A bleeder has been installed and now runs into a wall that will be built over the beginning of the PVC drain system in the picture on the left side. It it T'ed into the pex where the arrow points in the picture, runs under the floor and is accessible after everything is sealed off for future bleeding needs.


----------



## Dragon (Aug 1, 2006)

Not sure if you added them later but with the way the PEX is already attached I think you might have missed a critical step. You should really add distribution fins to the pex tubing to help spread the heat out. These can be bought ready made or you can make them yourself. Here is awebpage that shows homemade ones being installed in a house. You could make something similar.

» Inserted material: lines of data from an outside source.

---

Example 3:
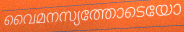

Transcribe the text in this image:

വൈമനസ്യത്തോടെയോ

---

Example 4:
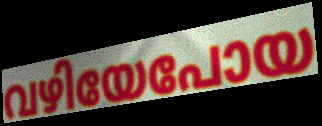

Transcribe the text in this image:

വഴിയേപോയ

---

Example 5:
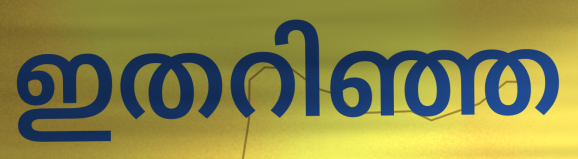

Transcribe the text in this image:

ഇതറിഞ്ഞ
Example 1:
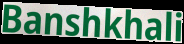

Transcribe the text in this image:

Banshkhali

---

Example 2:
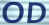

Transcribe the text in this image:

OD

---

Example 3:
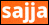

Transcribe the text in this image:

sajja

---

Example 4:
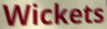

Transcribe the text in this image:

Wickets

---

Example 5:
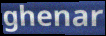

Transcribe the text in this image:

ghenar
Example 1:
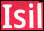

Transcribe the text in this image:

Isil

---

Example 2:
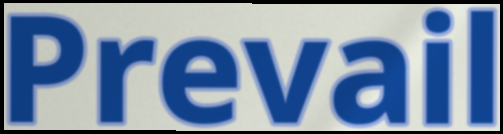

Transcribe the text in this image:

Prevail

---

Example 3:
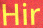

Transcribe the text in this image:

Hir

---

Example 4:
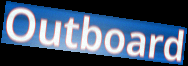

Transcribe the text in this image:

Outboard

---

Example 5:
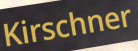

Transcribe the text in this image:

Kirschner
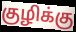
குழிக்கு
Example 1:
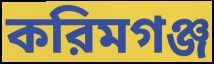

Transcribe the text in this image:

করিমগঞ্জ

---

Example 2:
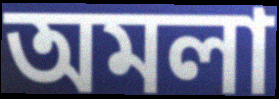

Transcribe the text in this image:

অমলা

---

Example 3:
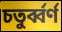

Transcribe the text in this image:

চতুর্ব্বর্ণ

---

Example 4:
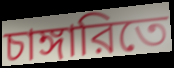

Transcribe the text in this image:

চাঙ্গারিতে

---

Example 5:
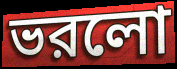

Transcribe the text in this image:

ভরলো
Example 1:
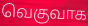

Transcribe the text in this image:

வெகுவாக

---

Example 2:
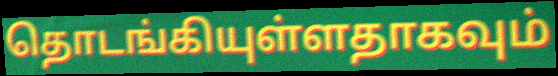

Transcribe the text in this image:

தொடங்கியுள்ளதாகவும்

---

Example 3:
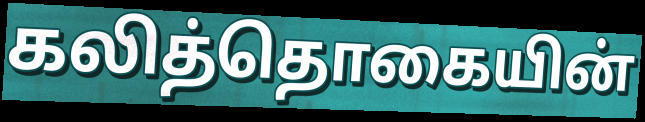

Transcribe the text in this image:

கலித்தொகையின்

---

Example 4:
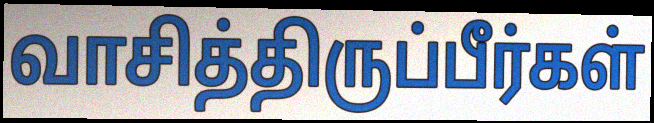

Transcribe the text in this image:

வாசித்திருப்பீர்கள்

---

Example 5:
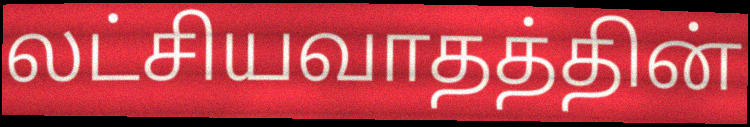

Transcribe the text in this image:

லட்சியவாதத்தின்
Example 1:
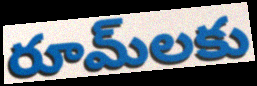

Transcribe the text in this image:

రూమ్‌లకు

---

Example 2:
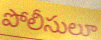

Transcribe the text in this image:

పోలీసులూ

http://www.builditsolar.com/Projects/SpaceHeating/SolarShed/House.htm

Lots of other good info on that website too.

You should also try to insulate beneath the PEX to focus the heat upwards into the floor and not let heat go to waste heating up those joist cavaties.


----------



## Gary_602z (Nov 15, 2008)

Might be something here also http://www.inspect-ny.com/heat/Radiant-Slab-Heat-Mistakes.htm


Gary


----------



## KGP (Feb 12, 2009)

Dragon said:


> Not sure if you added them later but with the way the PEX is already attached I think you might have missed a critical step. You should really add distribution fins to the pex tubing to help spread the heat out. These can be bought ready made or you can make them yourself. Here is awebpage that shows homemade ones being installed in a house. You could make something similar.
> 
> http://www.builditsolar.com/Projects/SpaceHeating/SolarShed/House.htm
> 
> Lots of other good info on that website too.


Thanks for the link. interesting. I use the bubble insulator on top of r-13 but did not put these plates... never saw that before.



Dragon said:


> You should also try to insulate beneath the PEX to focus the heat upwards into the floor and not let heat go to waste heating up those joist cavaties.

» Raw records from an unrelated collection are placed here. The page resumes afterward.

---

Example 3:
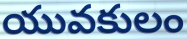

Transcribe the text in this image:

యువకులం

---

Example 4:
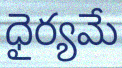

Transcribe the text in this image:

ధైర్యమే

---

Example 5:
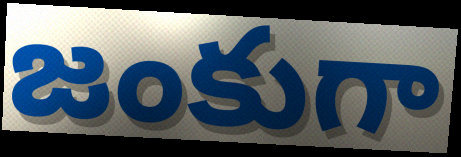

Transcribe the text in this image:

జంకుగా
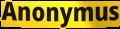
Anonymus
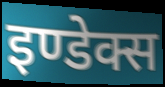
इण्डेक्स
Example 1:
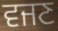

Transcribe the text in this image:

ਵਜਣ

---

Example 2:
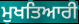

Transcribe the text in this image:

ਮੁਖਤਿਆਰੀ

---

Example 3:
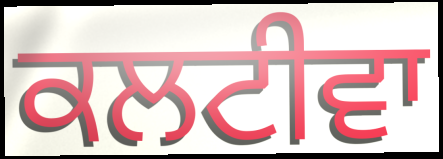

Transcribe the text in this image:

ਕਲਟੀਵਾ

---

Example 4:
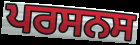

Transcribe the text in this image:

ਪਰਸਨਸ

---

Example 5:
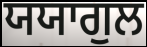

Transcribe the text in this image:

ਯਯਾਗੁਲ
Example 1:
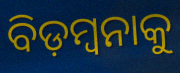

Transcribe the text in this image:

ବିଡ଼ମ୍ୱନାକୁ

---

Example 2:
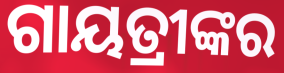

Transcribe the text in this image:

ଗାୟତ୍ରୀଙ୍କର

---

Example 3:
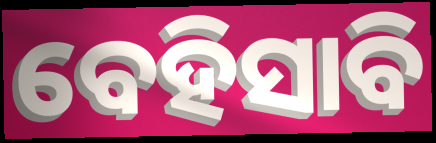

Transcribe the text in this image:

ବେହିସାବି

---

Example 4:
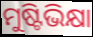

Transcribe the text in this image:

ମୁଷ୍ଟିଭିକ୍ଷା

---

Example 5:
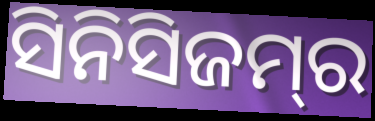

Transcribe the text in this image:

ସିନିସିଜମ୍‌ର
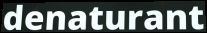
denaturant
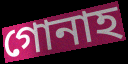
গোনাহ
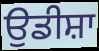
ਉਡੀਸ਼ਾ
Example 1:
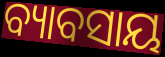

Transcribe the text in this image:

ବ୍ୟାବସାୟ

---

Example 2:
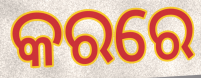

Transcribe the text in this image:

କରରେ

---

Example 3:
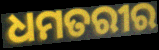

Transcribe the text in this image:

ଧମତରୀର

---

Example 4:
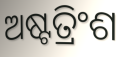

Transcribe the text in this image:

ଅଷ୍ଟତ୍ରିଂଶ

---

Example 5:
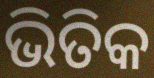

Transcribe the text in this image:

ଭିତିକ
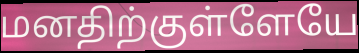
மனதிற்குள்ளேயே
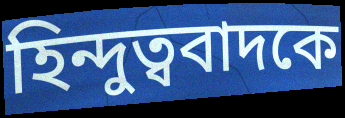
হিন্দুত্ববাদকে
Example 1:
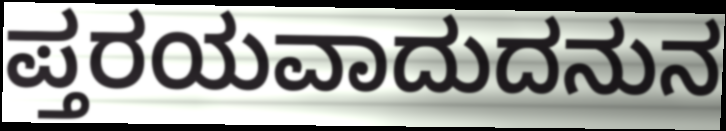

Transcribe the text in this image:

ಪ್ತರಯವಾದುದನುನ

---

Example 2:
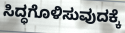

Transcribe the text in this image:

ಸಿದ್ಧಗೊಳಿಸುವುದಕ್ಕೆ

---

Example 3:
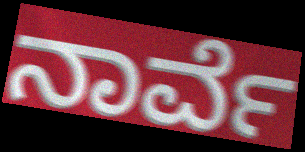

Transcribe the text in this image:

ನಾರ್ವೆ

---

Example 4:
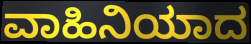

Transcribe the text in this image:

ವಾಹಿನಿಯಾದ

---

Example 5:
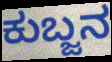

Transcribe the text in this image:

ಕುಬ್ಜನ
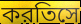
করতিসে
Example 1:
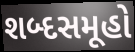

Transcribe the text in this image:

શબ્દસમૂહો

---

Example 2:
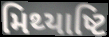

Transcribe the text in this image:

મિથ્યાષ્ટિ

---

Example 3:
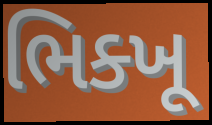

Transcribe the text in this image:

ભિક્ખૂ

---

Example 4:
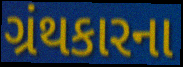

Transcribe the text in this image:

ગ્રંથકારના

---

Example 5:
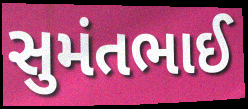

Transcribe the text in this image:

સુમંતભાઈ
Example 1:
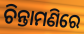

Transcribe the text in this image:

ଚିନ୍ତାମଣିରେ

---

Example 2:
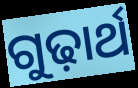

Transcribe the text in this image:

ଗୁଢ଼ାର୍ଥ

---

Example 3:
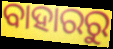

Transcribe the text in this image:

ବାହାରରୁ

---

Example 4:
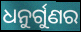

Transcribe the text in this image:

ଧନୁର୍ଗୁଣର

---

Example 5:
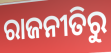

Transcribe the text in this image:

ରାଜନୀତିରୁ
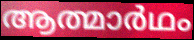
ആത്മാർഥം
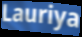
Lauriya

I did insulate in between the joists keeping the heat radiating UP and heating the joist and floor rather than heating that whole cavity like you said, but thanks for the reminder.:thumbsup:


I think I am just going to focus on completing the rest of the bathroom to get everything sealed up. I know it is installed and have a bleed accessible for latter should I need it. After the room is back in working order, I can mess around more when I start the lower floors radiant system using the proper pump and running a proper manifold eliminating the rest of the house's radiators.


----------



## beenthere (Oct 11, 2008)

Pex/radiant systems need to have a purge set up, not a bleed set up.


----------



## KGP (Feb 12, 2009)

so leaving it the way it is and coming back to it, to complete the rest of the radiant heat system correctly after the bathroom is put back together would be ok?


----------



## beenthere (Oct 11, 2008)

If you install a purge system.
And, seperate it from the piping to the other rad/pex you install for the room below it.


----------



## beenthere (Oct 11, 2008)

See Drawing.

Circ was only put on return line for ease of drawing, not for where it has to be.


----------



## KGP (Feb 12, 2009)

Thanks for the drawing. I will be revisiting this after I finish the room. I appreciate all the time you have spent answering my idiotic questions.  

I was however looking through an expensive ($200!!) book I got called Modern Hydronic Heating by John Siegenthaler where is says that I can infact run the radiant floor heat off of the same system as my radiators. What it says to do is to use the return side going to the boiler to feed the pex. Obviously I would still need some other componets, but this addresses the issue raised by John about the temps being different requirements for radiators and radiant floor... If the pex requires less heat, utilizing the return water where the heat has been exchanged out of if by the radiators, the temp would be lower... sounds logical to me. What do you think?


----------



## beenthere (Oct 11, 2008)

Yes, that method requires adding a circulator, and a few other controls.

There are 2 basic different ways to set that configuration up.

But, if your doing the whole house in radiant, or a large portion, then its better to do a full manifold and mixing set up.


----------



## mark '87 930 (May 2, 2011)

*realizing this is an old thread..*

I was wondering what the solution was and if you were able to get it to work finally? I'm in the middle of doing exactly the same thing (literally).


----------